The Dangerous Allure, Risks & Perils of Credit Card Arbitrage

It's a card you get so you can navigate society.

POSTED BY ANNA GRAHAM

Comedian Adam Carolla had an interesting quote about credit cards. “You don't realize how much you use your credit card, not even to buy things. It's a card you get so you can navigate society.” 

Indeed, the psychology of credit card spending might well be linked to a person trying to cope with life, and not actually treating a credit card like what it is - a short-term loan. 

In a similar vein, credit card arbitrage could be either a shrewd way to deal with a unique financial situation - or it could be yet another impulsive and disastrous decision that leads to even greater debt - like credit card spending!. 

In this article, we’re going to discuss the risks of credit card arbitrage and whether it’s right for you. 

Understanding Arbitrage

Credit card arbitrage is when a person borrows credit card funds at a low-interest rate in order to invest the credit at a higher interest rate for a profit from the difference. 

For example, if a lender offered zero percent APR for a limited time, a person might transfer the old balance to a new account. If the new account had higher interest rates, that difference goes to your balance.

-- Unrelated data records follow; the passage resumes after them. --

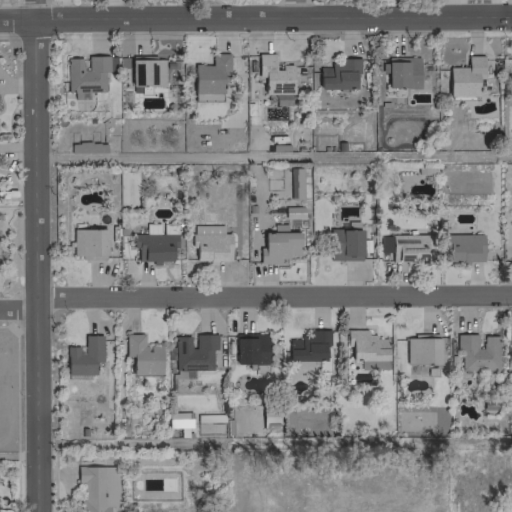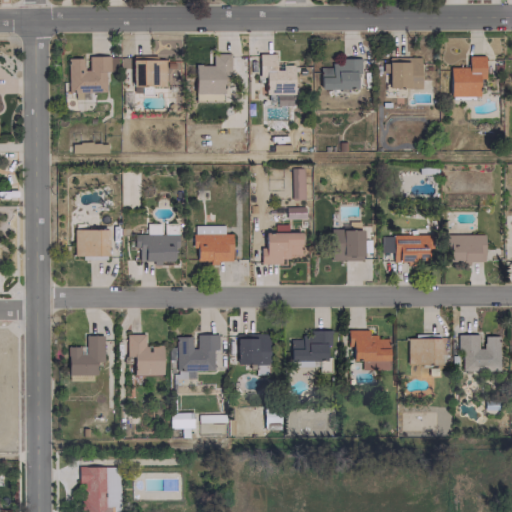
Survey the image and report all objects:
road: (298, 7)
road: (255, 15)
road: (32, 18)
building: (146, 70)
building: (400, 72)
building: (86, 74)
building: (337, 74)
building: (272, 75)
building: (209, 77)
building: (464, 77)
road: (17, 144)
building: (86, 147)
road: (273, 156)
building: (294, 183)
building: (293, 212)
building: (168, 227)
building: (87, 241)
building: (209, 243)
building: (153, 244)
building: (277, 244)
building: (344, 244)
building: (408, 247)
building: (461, 247)
road: (34, 274)
road: (273, 294)
road: (17, 310)
building: (306, 347)
building: (249, 348)
building: (366, 349)
building: (420, 350)
building: (476, 352)
building: (192, 354)
building: (82, 355)
building: (141, 355)
building: (268, 417)
building: (178, 419)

This idea is based on traditional arbitrage investment, where an investor buys and sells an asset in different markets, solely so they can take advantage of the vast price difference, thereby generating a profit. Price differences tend to fluctuate, making it a bit of a gamble, but still a way to make a return. 

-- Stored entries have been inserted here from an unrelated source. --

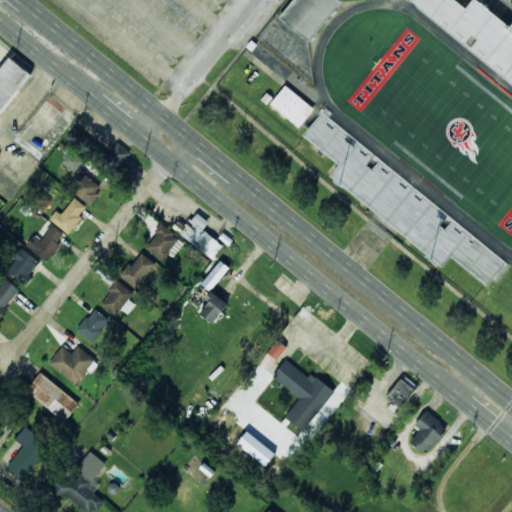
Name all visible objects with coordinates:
building: (308, 15)
parking lot: (144, 29)
road: (202, 67)
building: (11, 81)
stadium: (427, 101)
building: (292, 106)
park: (443, 115)
building: (86, 189)
road: (267, 200)
building: (69, 215)
road: (255, 222)
building: (200, 236)
building: (162, 242)
building: (46, 243)
road: (98, 249)
building: (23, 266)
building: (138, 270)
building: (215, 276)
building: (6, 295)
building: (118, 299)
building: (213, 307)
building: (93, 325)
building: (272, 354)
building: (73, 363)
building: (401, 391)
building: (294, 393)
building: (302, 393)
building: (53, 397)
building: (0, 405)
building: (428, 432)
building: (26, 454)
building: (82, 484)
road: (3, 509)
building: (270, 510)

Does that strategy work with credit cards? In theory, it could work, as long as you make minimum payments every month after transferring the money. 

The big issue is if you can pay off the balance before the lower APR rate expires, or withdraw the money and pay the balance owed using some of the interest you accumulated. 

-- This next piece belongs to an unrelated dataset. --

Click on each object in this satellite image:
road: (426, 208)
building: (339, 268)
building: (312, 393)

The Advantages of Borrowing

The risk aside, as long as you can guarantee minimum payments and have a plan to pay off the balance before higher interest APR kicks in, you might be able to make a contract like this work. 

Some lenders offer multiple ways to generate a profit through interest. With perks like no annual fee, cash back, the ability to redeem points in cryptocurrency, and automatic reduction of APR after a certain date (such as offered by the SoFi online brokerage) you could still see a profit and get out of a bad contact with higher than average interest rates.

The Risks of Credit Card Arbitrage

One of the most common problems you see in finance is that people will try credit card arbitrage with a poor investment strategy. It’s becoming more difficult to find opportunities that will give you a higher rate of interest in the first place. 

What if the lender changes the terms before the payoff? If you ever default on the loan then not only do you incur a late fee, but you also risk the company changing the terms you both agreed on. If you default on the loan first, then you break the contract. They can now charge a higher interest rate, thereby getting rid of the initial profit you had.

What if you lose your job or another emergency happens? Unpredictable changes to your income, like missing work or a hospital stay, are what cause people to charge money they don’t have in the first place - and that traps people into perpetual debt. 

You could even damage your credit score by increasing utilization ratio, as well as a higher debt-to-income ratio. Be sure to check out what factors lower credit score before applying for a loan.

Pay Attention and Win

The first step out of a debt trap is to develop a strategy and find a lender that you can work with for the long-term future. Don’t mistake credit card arbitrage as a legit way to crawl out of debt. The best way to reclaim financial independence is to change the way you live, work, and save, as we wrote in a recent article.

In the meantime, read over every contract carefully, and pay special attention to monthly statements and online notices as well, since some companies will change the terms without much notice - and hope you don’t see it! 

But they always have to say it somewhere in writing, somewhere where you could see the change if you’re being vigilant. 

Pay attention to the finest print and you can find ways to maintain profit and avoid debt.